Written exercise ▸
Reproduce the lines starting with the one that contains "phylum: Arthropoda" and continuing through the last line, unchanged.
--- start Data in this exercise ---
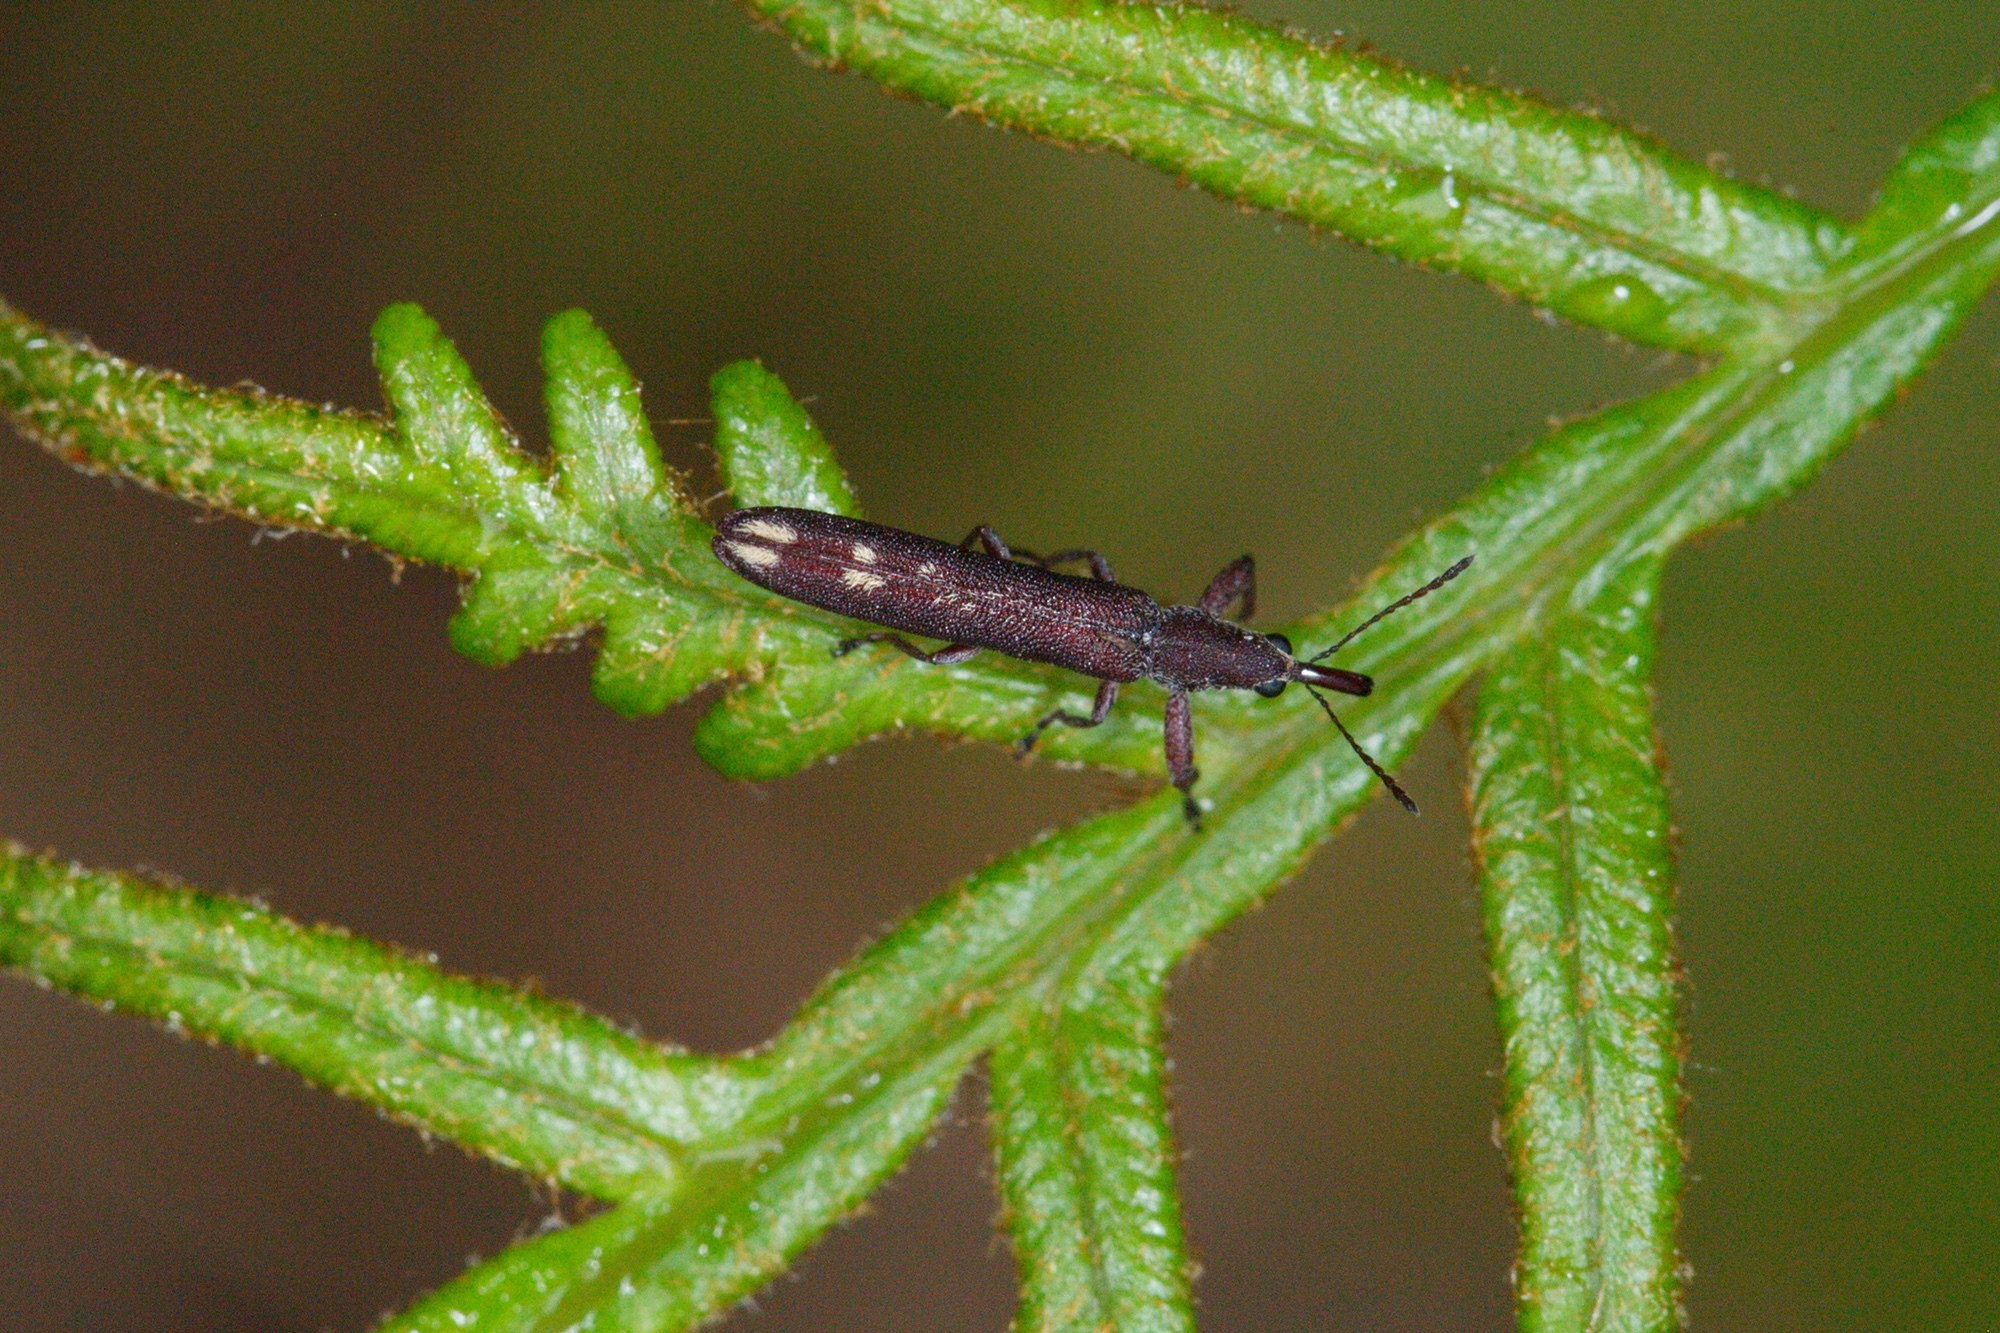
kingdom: Animalia
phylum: Arthropoda
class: Insecta
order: Coleoptera
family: Belidae
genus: Araiobelus
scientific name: Araiobelus filum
--- end Data in this exercise ---
Exercise answer ▸
phylum: Arthropoda
class: Insecta
order: Coleoptera
family: Belidae
genus: Araiobelus
scientific name: Araiobelus filum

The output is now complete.